Don't care about a new car honestly, just want that EV federal + state tax credit. Only reason with pacifica is XL and ability to use gas only. No range anxiety + full $7500 due to big battery pack.


----------



## NOXDriver (Aug 12, 2018)

maverik5225 said:


> Your situation is closer to mine although I tend to buy mine at 40,000 and drive them to 150,000.
> Here is how i did it:
> 2011 Fusion Hybrid - $14K, 58K miles, avg 37mpg
> Cost for miles driven (taking gas, oil changes, tires and depreciation into account) ended up being less than government's mileage deduction
> ...


So what was your net profit? You're at -$9k as you sold for $4k but bought a $15k. Mileage deduction lowers your income, which only partially reduces your tax bracket.

Just curious how you can justify an annual $9k 'investment' to drive for Uber.


----------



## UBER.1 (Jun 18, 2019)

PHXTE said:


> That seems like an overly complicated way of going about this.
> 
> Keep in mind this: if you capitalize this asset and choose to depreciate it in such a manner, you will have to record taxable capital gains income on this if you sell it for more than your salvage value.
> 
> ...


I got a leased Honda just for Uber in Canada. 100 percent worth it for me. Car is a 100 percent expense and fuel and I'm doing it part time. I can only imagine if I did it full time.


----------



## rideshare2870 (Nov 23, 2017)

I would never get a car payment for this gig. Even renting or leasing is considered debt to me since you owe something to someone at the end of the month. This gig is fun when you have a disposable cheap car. From what I read on here, those who bought an older Toyota Yaris have ran a few circles on what they made vs. what they owe on the car. One thing I hate is when people say cars that cost 3k or less have problems and will need $1,000 in the first year. So is that how you justify getting a car loan for 20k? I’ve bought cars in that price range that have needed $1,500 in repairs and maintenance. That’s why I don’t do car payments anymore.


----------



## UBER.1 (Jun 18, 2019)

So far so good on my end. All the mileage goes on that. Clients love the space. Tip well. I will say I'm lucky it's all working out thus far. My regular car stays home and no mileage is on it unless I have an executive client to pick up.


----------



## PHXTE (Jun 23, 2015)

Not to mention new car warranties don't cover commercial use. The best way to do this is to go buy a used minivan with 50k or so miles on it so you can drive xl without having to worry about it being a basketcase. Buying new cars or leasing cars is just pissing away money.


----------



## rideshare2870 (Nov 23, 2017)

PHXTE said:


> Not to mention new car warranties don't cover commercial use. The best way to do this is to go buy a used minivan with 50k or so miles on it so you can drive xl without having to worry about it being a basketcase. Buying new cars or leasing cars is just pissing away money.

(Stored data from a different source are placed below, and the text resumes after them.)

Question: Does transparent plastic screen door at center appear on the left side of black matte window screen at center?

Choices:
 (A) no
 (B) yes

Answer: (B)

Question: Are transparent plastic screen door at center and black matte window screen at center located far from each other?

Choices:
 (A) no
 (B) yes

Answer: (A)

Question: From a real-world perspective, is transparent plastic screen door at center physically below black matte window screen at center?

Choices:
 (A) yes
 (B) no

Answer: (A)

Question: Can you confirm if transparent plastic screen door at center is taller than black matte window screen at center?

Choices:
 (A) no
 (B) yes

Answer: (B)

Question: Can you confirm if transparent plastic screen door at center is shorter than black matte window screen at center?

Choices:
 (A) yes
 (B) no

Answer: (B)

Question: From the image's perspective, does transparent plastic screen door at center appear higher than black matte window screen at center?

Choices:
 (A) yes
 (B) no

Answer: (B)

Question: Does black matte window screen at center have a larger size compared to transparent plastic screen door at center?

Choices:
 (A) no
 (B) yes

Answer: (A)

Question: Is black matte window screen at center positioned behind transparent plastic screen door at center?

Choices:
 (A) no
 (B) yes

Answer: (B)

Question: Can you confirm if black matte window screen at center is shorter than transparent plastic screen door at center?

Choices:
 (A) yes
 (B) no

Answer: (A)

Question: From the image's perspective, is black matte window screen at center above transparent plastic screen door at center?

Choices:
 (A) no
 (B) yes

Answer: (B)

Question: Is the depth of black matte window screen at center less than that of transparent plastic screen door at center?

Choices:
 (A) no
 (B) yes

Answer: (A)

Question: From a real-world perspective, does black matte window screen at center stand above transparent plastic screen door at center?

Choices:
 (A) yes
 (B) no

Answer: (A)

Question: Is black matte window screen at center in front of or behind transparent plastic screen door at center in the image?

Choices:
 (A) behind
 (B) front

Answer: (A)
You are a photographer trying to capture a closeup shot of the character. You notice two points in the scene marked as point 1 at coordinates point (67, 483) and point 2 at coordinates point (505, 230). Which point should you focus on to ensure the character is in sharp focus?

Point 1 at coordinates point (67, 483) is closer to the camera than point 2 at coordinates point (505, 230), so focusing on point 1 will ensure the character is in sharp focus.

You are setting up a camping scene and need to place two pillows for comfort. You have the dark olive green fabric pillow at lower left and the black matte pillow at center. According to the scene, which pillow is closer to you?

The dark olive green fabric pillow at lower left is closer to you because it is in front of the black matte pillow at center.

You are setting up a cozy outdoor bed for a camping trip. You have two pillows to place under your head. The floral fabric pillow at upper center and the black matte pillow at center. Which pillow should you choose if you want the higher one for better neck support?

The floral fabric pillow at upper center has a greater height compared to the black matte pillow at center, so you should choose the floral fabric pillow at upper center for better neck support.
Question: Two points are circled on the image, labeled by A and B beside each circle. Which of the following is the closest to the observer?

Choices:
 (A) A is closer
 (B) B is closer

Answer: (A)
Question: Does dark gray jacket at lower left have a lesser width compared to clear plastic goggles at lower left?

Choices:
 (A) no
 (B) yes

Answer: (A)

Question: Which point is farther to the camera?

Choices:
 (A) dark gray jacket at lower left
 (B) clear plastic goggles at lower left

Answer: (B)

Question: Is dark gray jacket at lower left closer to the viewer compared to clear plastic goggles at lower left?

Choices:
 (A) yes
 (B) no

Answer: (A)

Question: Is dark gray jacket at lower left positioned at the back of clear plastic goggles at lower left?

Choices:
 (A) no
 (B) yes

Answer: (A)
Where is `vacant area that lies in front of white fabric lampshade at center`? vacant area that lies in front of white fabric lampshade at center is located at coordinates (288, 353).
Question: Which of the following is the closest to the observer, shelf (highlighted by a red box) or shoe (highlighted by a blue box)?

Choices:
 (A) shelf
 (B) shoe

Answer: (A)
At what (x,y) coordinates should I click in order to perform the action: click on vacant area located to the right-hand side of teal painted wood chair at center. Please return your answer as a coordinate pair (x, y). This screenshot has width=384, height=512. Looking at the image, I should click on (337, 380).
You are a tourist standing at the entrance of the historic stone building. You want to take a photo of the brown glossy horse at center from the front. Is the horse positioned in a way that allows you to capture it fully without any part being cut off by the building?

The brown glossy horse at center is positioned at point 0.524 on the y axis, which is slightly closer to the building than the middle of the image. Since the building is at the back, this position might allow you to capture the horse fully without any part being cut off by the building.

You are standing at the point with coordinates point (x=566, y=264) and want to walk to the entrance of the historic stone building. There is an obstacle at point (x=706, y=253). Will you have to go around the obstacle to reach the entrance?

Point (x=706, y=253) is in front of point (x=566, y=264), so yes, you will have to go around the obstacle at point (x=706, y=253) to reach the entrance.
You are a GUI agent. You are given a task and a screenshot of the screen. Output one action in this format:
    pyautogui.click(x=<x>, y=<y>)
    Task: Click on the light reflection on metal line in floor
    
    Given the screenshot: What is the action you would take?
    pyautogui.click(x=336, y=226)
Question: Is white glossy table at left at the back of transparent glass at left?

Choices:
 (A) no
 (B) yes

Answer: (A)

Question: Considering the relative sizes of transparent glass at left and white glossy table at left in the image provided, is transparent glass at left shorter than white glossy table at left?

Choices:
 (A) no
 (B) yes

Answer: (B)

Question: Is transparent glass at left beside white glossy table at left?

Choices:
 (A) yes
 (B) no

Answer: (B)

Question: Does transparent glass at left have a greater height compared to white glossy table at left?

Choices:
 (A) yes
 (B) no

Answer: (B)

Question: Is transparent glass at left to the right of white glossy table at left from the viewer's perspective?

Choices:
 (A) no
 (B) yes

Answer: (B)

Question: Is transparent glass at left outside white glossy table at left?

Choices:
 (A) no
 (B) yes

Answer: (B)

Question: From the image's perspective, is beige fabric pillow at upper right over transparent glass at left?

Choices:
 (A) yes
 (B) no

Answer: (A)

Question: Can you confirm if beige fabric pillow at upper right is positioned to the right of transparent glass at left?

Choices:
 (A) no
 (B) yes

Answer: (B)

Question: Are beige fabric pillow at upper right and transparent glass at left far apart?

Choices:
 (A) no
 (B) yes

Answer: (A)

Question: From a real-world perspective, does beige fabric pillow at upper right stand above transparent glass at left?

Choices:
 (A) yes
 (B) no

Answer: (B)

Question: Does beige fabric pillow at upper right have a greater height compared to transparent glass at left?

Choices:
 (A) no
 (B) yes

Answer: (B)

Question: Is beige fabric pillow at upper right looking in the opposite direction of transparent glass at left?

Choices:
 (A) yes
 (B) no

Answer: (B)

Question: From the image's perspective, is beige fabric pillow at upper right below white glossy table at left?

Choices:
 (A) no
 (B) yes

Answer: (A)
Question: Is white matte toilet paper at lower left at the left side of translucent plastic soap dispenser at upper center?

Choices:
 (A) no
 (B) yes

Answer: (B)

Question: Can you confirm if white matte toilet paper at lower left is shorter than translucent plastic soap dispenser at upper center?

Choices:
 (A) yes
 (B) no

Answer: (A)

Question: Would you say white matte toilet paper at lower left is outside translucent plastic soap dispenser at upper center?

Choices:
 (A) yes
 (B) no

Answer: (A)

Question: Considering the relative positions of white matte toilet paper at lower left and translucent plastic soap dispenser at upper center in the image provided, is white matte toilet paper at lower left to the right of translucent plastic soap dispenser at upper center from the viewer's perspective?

Exactly. You should have a car that you have no emotional attachment to. If you got something that you don't care about being scratched up then you got the right car.


----------



## UBER.1 (Jun 18, 2019)

rideshare2870 said:


> Exactly. You should have a car that you have no emotional attachment to. If you got something that you don't care about being scratched up then you got the right car.


Might be different in the states. Here in Canada I'm all covered A-Z. No stress at all. When I'm done with it I'll just get another model. Helps I do all the time ups myself so the only mechanical fee I pay is that foolish inspection. But to each there own. For me it's a win win. Used car for me is inherited problems. If you even been to Quebec you need a tank for these roads.


----------



## rideshare2870 (Nov 23, 2017)

UBER.1 said:


> Might be different in the states. Here in Canada I'm all covered A-Z. No stress at all. When I'm done with it I'll just get another model. Helps I do all the time ups myself so the only mechanical fee I pay is that foolish inspection. But to each there own. For me it's a win win. Used car for me is inherited problems. If you even been to Quebec you need a tank for these roads.


I tend to focus on the type of problems that a used car might have. If it's something like engine or transmission issues, battery drain problems, a bad leak or a bad water pump; I tend to stay away from them. If it's something like brake issues, suspension work, cosmetics or a slow leak in the rack and pinion then I still consider that worth while and I actually buy cars if it has minor issues like that.


----------



## UBER.1 (Jun 18, 2019)

rideshare2870 said:


> I tend to focus on the type of problems that a used car might have. If it's something like engine or transmission issues, battery drain problems, a bad leak or a bad water pump; I tend to stay away from them. If it's something like brake issues, suspension work, cosmetics or a slow leak in the rack and pinion then I still consider that worth while and I actually buy cars if it has minor issues like that.


I have to agree. I've always bought cars just like that for myself ?.


----------